▶ _Text under study_:

^^^^^^^^^^^^^^^^

The e-government project has been framed as part of the state administration modernisation, or 112, programme. Ministry of Agriculture and Rural Development official, Trinh Duc Huy, said: “E-government is a policy of the Communist Party and forms a small part of state modernisation. It does not cover all social and economic issues.”

Without a holistic approach, he warned, the programme could follow in the footsteps of other failed programmes such as the 1972 attempt to apply mathematics and computers in accounting and the computer technology initiative of 1976, when the focus was solely on technical terms.

Meanwhile, the administrative reform process has also been a focus of criticism for its lack of a single clear controlling authority.

Pham Van Hoan, head of the 112 programme in Hai Duong province, said the province had faced difficulties in implementing the programme for the past seven years.

“In the late 1990s, after the IT steering committee and the Ministry of Post and Telematics were set up, they had control over the programme in provinces,” he said.

“This has caused confusion ever since among local authorities about their respective roles in the programme.”

Furthermore, Hoan said, both the Party and state agencies have made investments in the installation of local area networks (LANs), adding to the confusion surrounding who is in charge.

Another key problem is the need for English-language skills in e-governance. While the majority of software is written in English, most local government authorities do not speak or read the language and attracting IT graduates to the provinces has proved difficult.

An official from the Lao Cai People’s Committee said that although the province had found two IT students to manage its IT programmes, things were still difficult.

Hewlett-Packard regional business development director, Barney Yiu, said Vietnam should initiate research and exchange information with other governments in the region in order to find ways to install e-government.

He said the country had to consider many things like infrastructure and the readiness and ability of the population to use the service.

^^^^^^^^^^^^^^^^

▶ _Stored data entries_:

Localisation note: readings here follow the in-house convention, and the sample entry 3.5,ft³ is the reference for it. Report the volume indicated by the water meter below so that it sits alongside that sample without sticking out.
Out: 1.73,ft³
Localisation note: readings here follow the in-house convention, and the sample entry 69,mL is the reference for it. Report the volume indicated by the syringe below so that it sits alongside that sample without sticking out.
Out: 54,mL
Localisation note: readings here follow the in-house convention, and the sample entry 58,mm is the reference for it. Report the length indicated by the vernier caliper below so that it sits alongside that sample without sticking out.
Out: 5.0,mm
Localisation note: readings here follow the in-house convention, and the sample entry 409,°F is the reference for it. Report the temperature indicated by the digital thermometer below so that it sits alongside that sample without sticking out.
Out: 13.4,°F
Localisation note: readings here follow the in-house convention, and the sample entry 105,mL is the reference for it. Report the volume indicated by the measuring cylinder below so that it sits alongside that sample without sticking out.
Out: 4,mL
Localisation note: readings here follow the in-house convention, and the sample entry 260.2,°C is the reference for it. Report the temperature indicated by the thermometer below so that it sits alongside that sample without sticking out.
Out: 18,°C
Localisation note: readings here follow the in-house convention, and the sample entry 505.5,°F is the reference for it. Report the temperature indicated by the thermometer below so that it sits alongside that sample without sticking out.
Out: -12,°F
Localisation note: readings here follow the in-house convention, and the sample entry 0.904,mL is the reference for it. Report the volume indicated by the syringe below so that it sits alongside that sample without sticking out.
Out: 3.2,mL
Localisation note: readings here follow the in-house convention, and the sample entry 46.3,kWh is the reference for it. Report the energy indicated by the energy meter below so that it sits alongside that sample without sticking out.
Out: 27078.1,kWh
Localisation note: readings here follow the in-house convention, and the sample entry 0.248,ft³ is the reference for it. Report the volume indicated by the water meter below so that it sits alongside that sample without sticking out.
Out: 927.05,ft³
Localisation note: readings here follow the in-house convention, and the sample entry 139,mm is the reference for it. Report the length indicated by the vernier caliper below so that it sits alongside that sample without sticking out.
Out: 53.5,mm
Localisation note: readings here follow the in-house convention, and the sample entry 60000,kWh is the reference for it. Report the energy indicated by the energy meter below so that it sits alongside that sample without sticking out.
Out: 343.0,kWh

^^^^^^^^^^^^^^^^

▶ _Task prompt_:
Answer these questions using the e-government text above:
(a) In what year was the computer technology initiative that is cited as a failed programme?
(b) For how many years had Hai Duong province faced difficulties implementing the 112 programme?
(c) How many IT students did Lao Cai province find to manage its IT programmes?

▶ _Solution for this problem_:
(a) 1976
(b) Seven years
(c) Two